Die von Friedlaender verwendeten Tags erfassen eine bemerkenswerte Menge an Daten. Jedes zeichnet nicht nur GPS-Standort, Temperatur, Druck und Schall auf, sondern auch hochauflösende Videos und dreiachsige Beschleunigungsmesserdaten, dieselbe Technologie, die ein Fitbit verwendet, um Ihre Schritte zu zählen oder zu messen, wie tief Sie schlafen. Zusammengenommen veranschaulichen die Daten in filmischen Details einen Tag im Leben eines Wals: jeden Atemzug und jeden Tauchgang, seine Durchquerungen durch Brennnessel- und Quallenfelder, seine Begegnungen mit wirbelnden Seelöwen.

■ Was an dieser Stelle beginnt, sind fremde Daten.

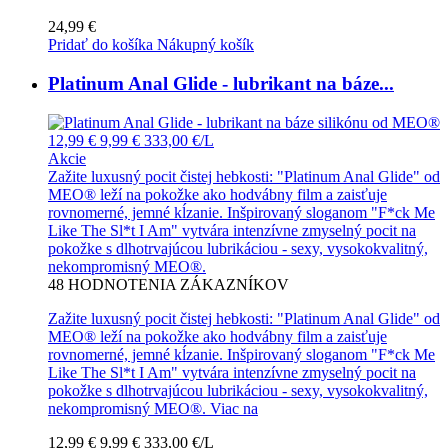
24,99 €
Pridať do košíka
Nákupný košík
Platinum Anal Glide - lubrikant na báze...
12,99 €
9,99 €
333,00 €/L
Akcie
Zažite luxusný pocit čistej hebkosti: "Platinum Anal Glide" od
MEO® leží na pokožke ako hodvábny film a zaisťuje
rovnomerné, jemné kĺzanie. Inšpirovaný sloganom "F*ck Me
Like The Sl*t I Am" vytvára intenzívne zmyselný pocit na
pokožke s dlhotrvajúcou lubrikáciou - sexy, vysokokvalitný,
nekompromisný MEO®.
48
HODNOTENIA ZÁKAZNÍKOV
Zažite luxusný pocit čistej hebkosti: "Platinum Anal Glide" od
MEO® leží na pokožke ako hodvábny film a zaisťuje
rovnomerné, jemné kĺzanie. Inšpirovaný sloganom "F*ck Me
Like The Sl*t I Am" vytvára intenzívne zmyselný pocit na
pokožke s dlhotrvajúcou lubrikáciou - sexy, vysokokvalitný,
nekompromisný MEO®.
Viac na
12,99 €
9,99 €
333,00 €/L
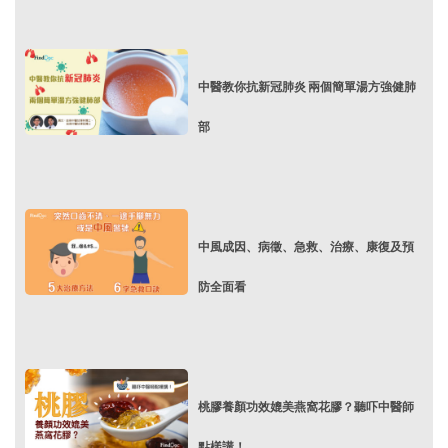
中醫教你抗新冠肺炎 兩個簡單湯方強健肺
部
中風成因、病徵、急救、治療、康復及預
防全面看
桃膠養顏功效媲美燕窩花膠？聽吓中醫師
點樣講！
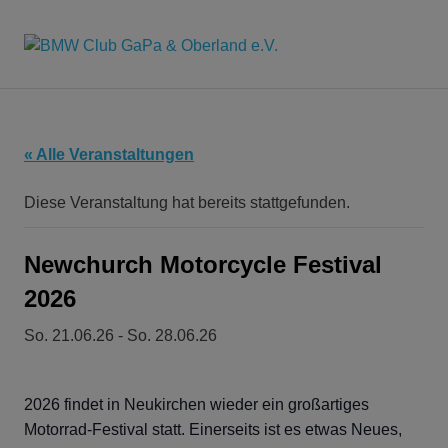
BMW
MENÜ
Seit
2016
Club
Zum
der
Inhalt
"Hafen"
GaPa
springen
für
« Alle Veranstaltungen
alle
&
BMW'ler
Diese Veranstaltung hat bereits stattgefunden.
aus
der
Oberland
Region
Newchurch Motorcycle Festival
e.V.
2026
So. 21.06.26
-
So. 28.06.26
2026 findet in Neukirchen wieder ein großartiges
Motorrad-Festival statt. Einerseits ist es etwas Neues,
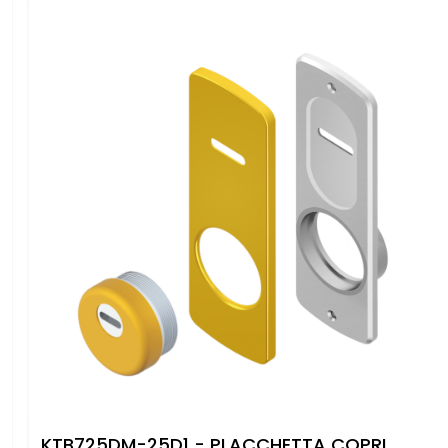
KTB725DM-25D1 - PLACCHETTA COPRI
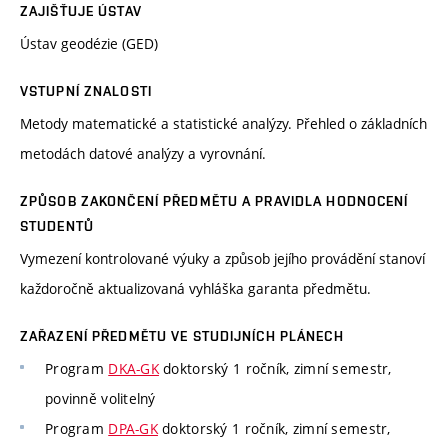
ZAJIŠŤUJE ÚSTAV
Ústav geodézie (GED)
VSTUPNÍ ZNALOSTI
Metody matematické a statistické analýzy. Přehled o základních
metodách datové analýzy a vyrovnání.
ZPŮSOB ZAKONČENÍ PŘEDMĚTU A PRAVIDLA HODNOCENÍ
STUDENTŮ
Vymezení kontrolované výuky a způsob jejího provádění stanoví
každoročně aktualizovaná vyhláška garanta předmětu.
ZAŘAZENÍ PŘEDMĚTU VE STUDIJNÍCH PLÁNECH
Program
DKA-GK
doktorský 1 ročník, zimní semestr,
povinně volitelný
Program
DPA-GK
doktorský 1 ročník, zimní semestr,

Friedlaender zeigt mir eine Animation, die er aus den Daten eines Tags erstellt hat. Darin taucht ein Wal herab und kreist durch das Wasser, wobei er einen mehrfarbigen dreidimensionalen Kurs zurücklegt, als ob er auf einer Unterwasser-Mario-Kart-Strecke wäre. Eine andere Animation zeigt mehrere Wale, die Blasennetze aufblasen, eine Fressstrategie, bei der sie im Kreis um Gruppen von Fischen schwimmen, die Fische in der Mitte mit einer Wand aus Blasen einfangen und dann mit aufgerissenen Mäulern hindurchstürmen. Wenn ich mir die Bewegungen der Wale ansehe, fällt mir auf, dass die meisten von ihnen eine saubere Spirale gezogen haben, ein Wal jedoch ein Gewirr aus ungeschickten Zickzacklinien erzeugt hat. „Wahrscheinlich ein junges Tier“, sagt Friedlaender. „Dieser hat die Dinge noch nicht herausgefunden.“

Die vielfältigen Daten von Friedlaender sind besonders nützlich für Erdarten, denn wie Ihnen jeder Biologe sagen wird, erfolgt die Kommunikation mit Tieren nicht rein verbal. Dabei kommen Gesten und Bewegungen ebenso häufig zum Einsatz wie Lautäußerungen. Verschiedene Datensätze bringen Earth Species der Entwicklung von Algorithmen näher, die im gesamten Spektrum des Tierreichs funktionieren können. Die jüngste Arbeit der Organisation konzentriert sich auf Grundlagenmodelle, die gleiche Art von Berechnung, die generative KI wie ChatGPT antreibt. Anfang des Jahres veröffentlichte Earth Species das erste Grundlagenmodell für Tierkommunikation. Das Modell kann die Rufe von Belugawalen bereits genau sortieren, und Earth Species plant, es auf so unterschiedliche Arten wie Orang-Utans (die brüllen), Elefanten (die seismische Grollen durch den Boden senden) und Springspinnen (die mit ihren Beinen vibrieren) anzuwenden. Katie Zacarian, CEO von Earth Species, beschreibt das Modell so: „Alles ist ein Nagel und es ist ein Hammer.“

Eine weitere Anwendung der KI von Earth Species ist die Generierung von Tierrufen, wie eine Audioversion von GPT. Raskin hat ein paar Sekunden lang einen Zilpzalp-Vogel zum Zwitschern gebracht. Wenn das so klingt, als ob es der Dekodierung einen Schritt voraus wäre, dann ist es so: KI ist, wie sich herausstellt, besser im Sprechen als im Verstehen. Earth Species stellt fest, dass die von ihm entwickelten Werkzeuge wahrscheinlich in der Lage sein werden, mit Tieren zu sprechen, noch bevor sie sie entschlüsseln können. Es könnte beispielsweise bald möglich sein, eine KI mit einem Wup zu veranlassen, ein Gespräch in Humpback fortzusetzen – ohne dass menschliche Beobachter wissen, was die Maschine oder der Wal sagen.